* Given passage *
########
3.2 stars, based on 100 ratings
Publisher: Hogarth
Book Type: Paperback
Other Versions: Hardcover
Reviews: Member | Amazon | Write a Review

Top Member Book Reviews

junie avatar reviewed The Dinner on + 630 more book reviews
Helpful Score: 6
I hated this book, hated the characters, hated the story, hated the horrific act two teen boys did!!! I finally gave up, closed the book and hope I never see it again! My reading time is precious and I don't like wasting my time! Blah....
pbspam avatar reviewed The Dinner on + 12 more book reviews
Helpful Score: 4
Most depressing book I've ever read; not entertaining or enlightening in any way. Only reason I continued to the end was because of our Book Club. Do not recommend unless your Club is focused on dark minds / events.
sfc95 avatar reviewed The Dinner on + 686 more book reviews
Helpful Score: 2
Probably the worst book I have read in terms of its literary quality. I understand that it is translated from another language and in many cases that can come off as choppy, but this is just horrible. The plot and storyline have so much potential but the writing is not there. Thankfully it is a very quick read, so you do not waste a great deal of time, but it is not worth it.
########
* Raw data *
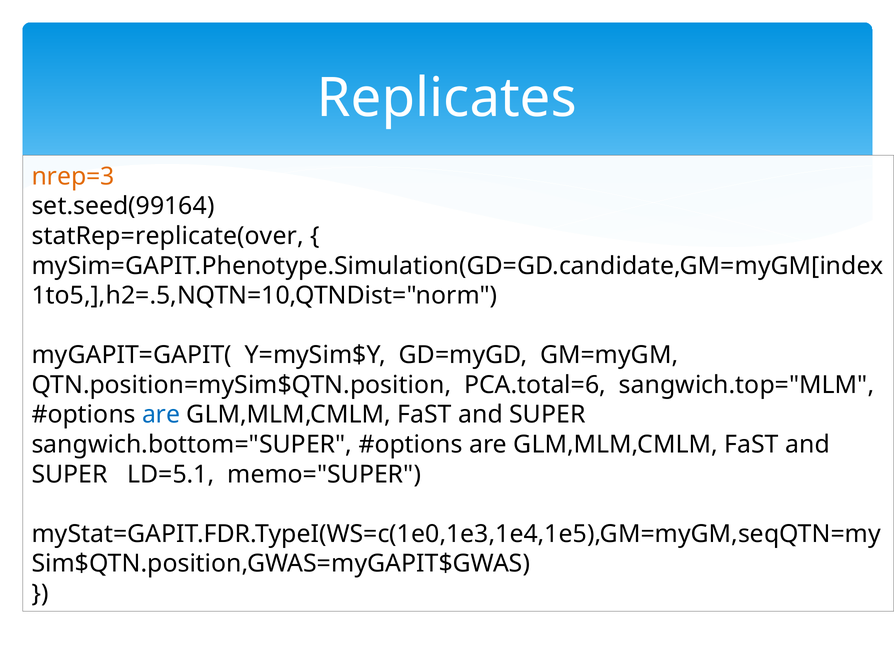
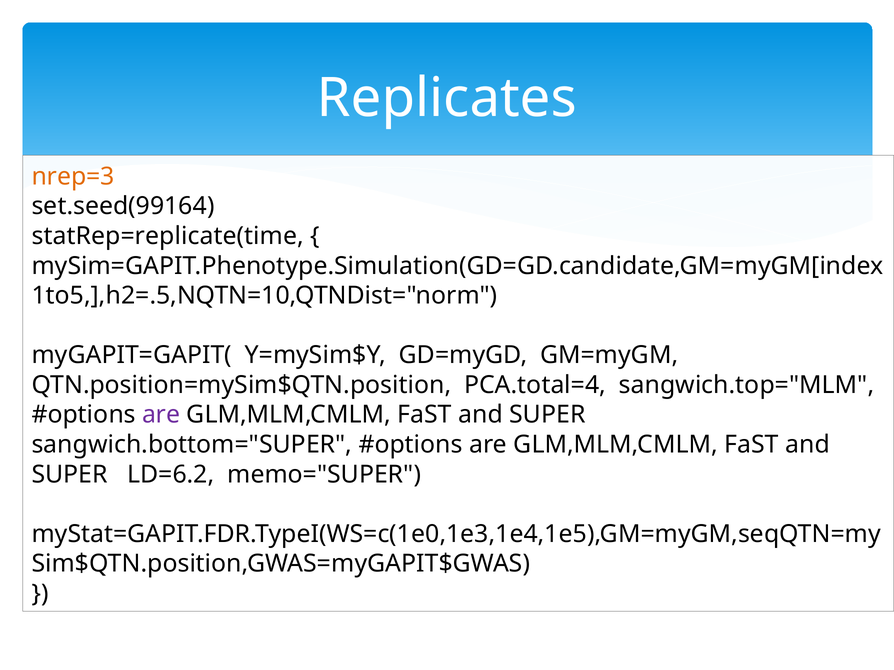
statRep=replicate(over: statRep=replicate(over -> statRep=replicate(time
PCA.total=6: PCA.total=6 -> PCA.total=4
are at (161, 415) colour: blue -> purple
LD=5.1: LD=5.1 -> LD=6.2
########
* Written task A *
Reproduce the part of the reviews of The Dinner between "junie avatar reviewed" and "my time! Blah....", inclusive.
* Written task B *
Name every reviewer whose username appears in the reviews of The Dinner.
* Written task C *
Extend the reviews of The Dinner beyond their last sentence.
The data here are unrelated to the reviews of The Dinner.

* Exercise result A *
junie avatar reviewed The Dinner on + 630 more book reviews
Helpful Score: 6
I hated this book, hated the characters, hated the story, hated the horrific act two teen boys did!!! I finally gave up, closed the book and hope I never see it again! My reading time is precious and I don't like wasting my time! Blah....

* Exercise result B *
junie, pbspam, sfc95

* Exercise result C *
reviewed The Dinner on + 379 more book reviews
Helpful Score: 2
In Amsterdam, two brothers and their wives meet for a dinner loaded with undercurrents. It's difficult to say which brother is more self-absorbed and pompous - Serge, the politician or Paul, the former high school history teacher forced into an involuntary "sabbatical" due to mental health issues. Their sons have been involved in a crime of unimaginable cruelty, which they are attempting to justify and absolve. The early background leads quickly to the understanding that Paul's son, Michael, has learned at a very young age that his father will protect him from taking responsibility for any wrongdoing. There is a pervasive sense in this book that once the superficial veneer of "a happy family" collapses, nothing is left but the harsh knowledge of their dysfunction as parents and worthwhile people. For those of us who believe that there are consequences for our actions and for those of our children, this is a difficult book to read.
spartacusaby avatar reviewed The Dinner on + 81 more book reviews
Helpful Score: 1
I wouldn't care to read a book like this one every day, but I found "The Dinner" to be a very worthwhile read. It's a really scathing and dark satire and yes, the characters are thoroughly unsympathetic. Their closed ranks and self-centeredness, not to mention their actions, are taken to horrifying extremes;the result is a brutal book you won't soon forget.
Read All 23 Book Reviews of "The Dinner"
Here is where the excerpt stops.